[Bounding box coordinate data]
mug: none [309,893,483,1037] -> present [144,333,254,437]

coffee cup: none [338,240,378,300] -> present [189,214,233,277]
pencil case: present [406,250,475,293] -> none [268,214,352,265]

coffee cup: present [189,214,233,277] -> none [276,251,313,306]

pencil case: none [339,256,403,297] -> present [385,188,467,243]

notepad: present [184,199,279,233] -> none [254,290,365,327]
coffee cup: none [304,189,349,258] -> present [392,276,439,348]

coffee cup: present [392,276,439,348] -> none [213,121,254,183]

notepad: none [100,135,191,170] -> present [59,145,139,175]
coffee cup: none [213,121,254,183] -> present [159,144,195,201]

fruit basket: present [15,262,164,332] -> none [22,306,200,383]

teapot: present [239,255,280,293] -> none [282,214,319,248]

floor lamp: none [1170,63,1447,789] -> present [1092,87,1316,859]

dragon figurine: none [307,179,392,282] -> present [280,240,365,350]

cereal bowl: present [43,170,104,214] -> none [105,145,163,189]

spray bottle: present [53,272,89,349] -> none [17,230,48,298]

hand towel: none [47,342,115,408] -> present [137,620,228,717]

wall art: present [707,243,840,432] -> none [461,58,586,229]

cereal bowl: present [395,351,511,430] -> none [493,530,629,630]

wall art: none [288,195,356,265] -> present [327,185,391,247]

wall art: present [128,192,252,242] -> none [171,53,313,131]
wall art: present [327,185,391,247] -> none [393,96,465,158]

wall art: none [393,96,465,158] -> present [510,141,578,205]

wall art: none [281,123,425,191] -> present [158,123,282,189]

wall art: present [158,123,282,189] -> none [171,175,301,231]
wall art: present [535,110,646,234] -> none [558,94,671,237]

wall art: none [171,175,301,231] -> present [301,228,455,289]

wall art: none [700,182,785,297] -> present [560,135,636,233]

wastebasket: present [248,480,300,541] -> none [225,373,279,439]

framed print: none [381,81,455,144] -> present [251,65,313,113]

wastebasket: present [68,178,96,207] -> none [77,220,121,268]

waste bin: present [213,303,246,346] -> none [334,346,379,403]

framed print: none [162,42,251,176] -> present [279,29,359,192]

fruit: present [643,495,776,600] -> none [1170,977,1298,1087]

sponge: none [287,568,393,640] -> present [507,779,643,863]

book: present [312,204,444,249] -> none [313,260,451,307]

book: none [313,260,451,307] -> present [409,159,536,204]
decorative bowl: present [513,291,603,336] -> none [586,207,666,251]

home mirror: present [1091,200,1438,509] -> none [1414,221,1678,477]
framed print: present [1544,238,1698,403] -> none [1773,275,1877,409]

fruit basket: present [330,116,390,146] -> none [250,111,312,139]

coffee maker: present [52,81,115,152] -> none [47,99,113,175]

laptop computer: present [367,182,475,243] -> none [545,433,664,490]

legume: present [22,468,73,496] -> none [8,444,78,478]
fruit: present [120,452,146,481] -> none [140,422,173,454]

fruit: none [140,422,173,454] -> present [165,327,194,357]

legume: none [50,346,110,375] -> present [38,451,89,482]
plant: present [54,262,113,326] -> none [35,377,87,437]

- [Exercise]: Retype exactly the line with "framed print: present" and each line after it until the records end, and include no other line.

- [Answer to the problem]:
framed print: present [1544,238,1698,403] -> none [1773,275,1877,409]

fruit basket: present [330,116,390,146] -> none [250,111,312,139]

coffee maker: present [52,81,115,152] -> none [47,99,113,175]

laptop computer: present [367,182,475,243] -> none [545,433,664,490]

legume: present [22,468,73,496] -> none [8,444,78,478]
fruit: present [120,452,146,481] -> none [140,422,173,454]

fruit: none [140,422,173,454] -> present [165,327,194,357]

legume: none [50,346,110,375] -> present [38,451,89,482]
plant: present [54,262,113,326] -> none [35,377,87,437]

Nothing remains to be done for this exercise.